Drogas y llaves a la felicidad.

>>"Nirvana, orgasmo mental, plenitud. "PLENITUD", sólo con usar esta palabra ya llena.

Placer físico y mental. Me he follado a la naturaleza. La belleza me ha abrazado y he podido sentir su calor quemándome por todo el cuerpo. Me he sentido como un niño, inocente y vergonzoso, que ha entrado sin permiso en el paraíso, donde no debería estar. Como el niño que mira a una mujer desnuda a través de un agujero en una puerta y saborea el placer de lo prohibido, mostrando su oculta presencia a través de esas tímidas risitas, escondidas por sus manos a modo de perdón. Felicidad, gracias por confirmarme tu existencia. Ahora ya sé que estás ahí. Voy a buscarte.

La luz, el brillo, el color, los sonidos, el verde, el pañuelo amarillo, respirar. Sentir, soñar, disfrutar, amar, sonreír, abrazar los árboles, respirar la brisa, acariciar la hierba, tocar la música. Escuchar, observar, sentir.

Sentir, sentir, sentir, sentir... "SENTIR".

Ojalá todo esto pudiese ser eterno, pudiese ser real. He descubierto algo que no quiero olvidar: los cuentos pueden hacerse realidad, sólo hay que encontrar el "cómo".
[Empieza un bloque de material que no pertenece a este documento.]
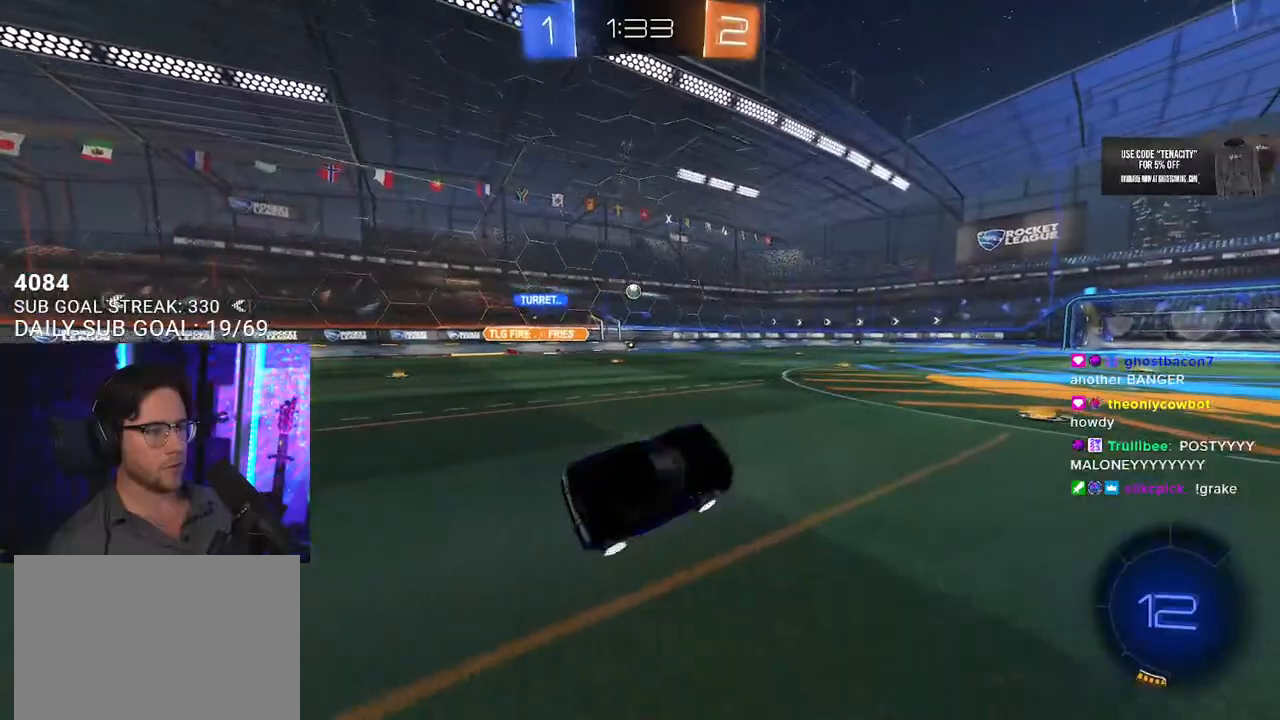
{"buttons": ["R2"], "left_stick": "center", "right_stick": "center", "events": [[17, "L2", "up"], [50, "left_stick", "center"], [217, "left_stick", "left"], [283, "left_stick", "center"]]}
Nunca olvidaré sus ojos. Esos ojos brillantes y verdes que te invitaban a soñar. Ni esa sonrisa ondulada... Me quedo en este mundo, donde sonríen las flores."<<





He aquí un trozo de mi experiencia copiado literalmente de mi diario. Hoy he estado leyendo antiguos pensamientos y he topado con esto. Simplemente quiero, aunque es imposible, daros a ver una pequeña parte de lo que viví el año pasdo en Amsterdam con una de mis mejores amigas.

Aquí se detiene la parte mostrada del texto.